# Task data
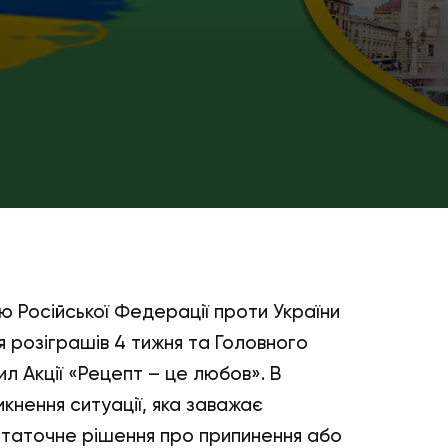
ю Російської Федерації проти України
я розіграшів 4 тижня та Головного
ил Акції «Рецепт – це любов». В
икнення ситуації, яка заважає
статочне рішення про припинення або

==

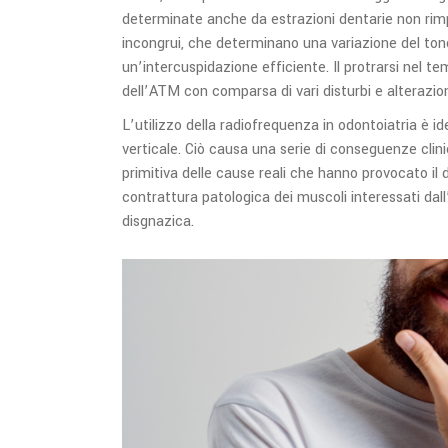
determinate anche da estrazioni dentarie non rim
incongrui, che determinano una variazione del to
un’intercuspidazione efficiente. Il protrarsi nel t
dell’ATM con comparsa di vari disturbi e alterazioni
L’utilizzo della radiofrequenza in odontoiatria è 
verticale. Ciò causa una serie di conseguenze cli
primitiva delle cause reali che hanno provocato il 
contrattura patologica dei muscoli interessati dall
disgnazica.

--

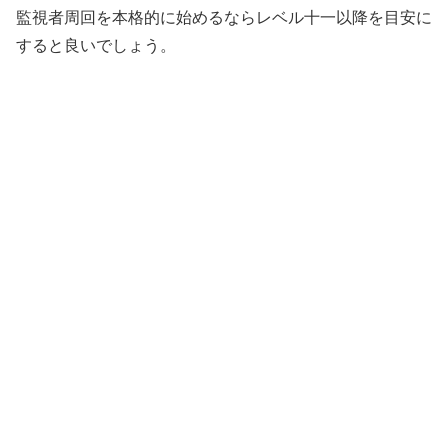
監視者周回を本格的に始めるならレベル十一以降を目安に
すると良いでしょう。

# Exercise requirements
Find where the line with "contrattura patologica dei" sits in the material above, then copy exactly from it through the line with "disgnazica.". Add no other line.

# Exercise answer
contrattura patologica dei muscoli interessati dall
disgnazica.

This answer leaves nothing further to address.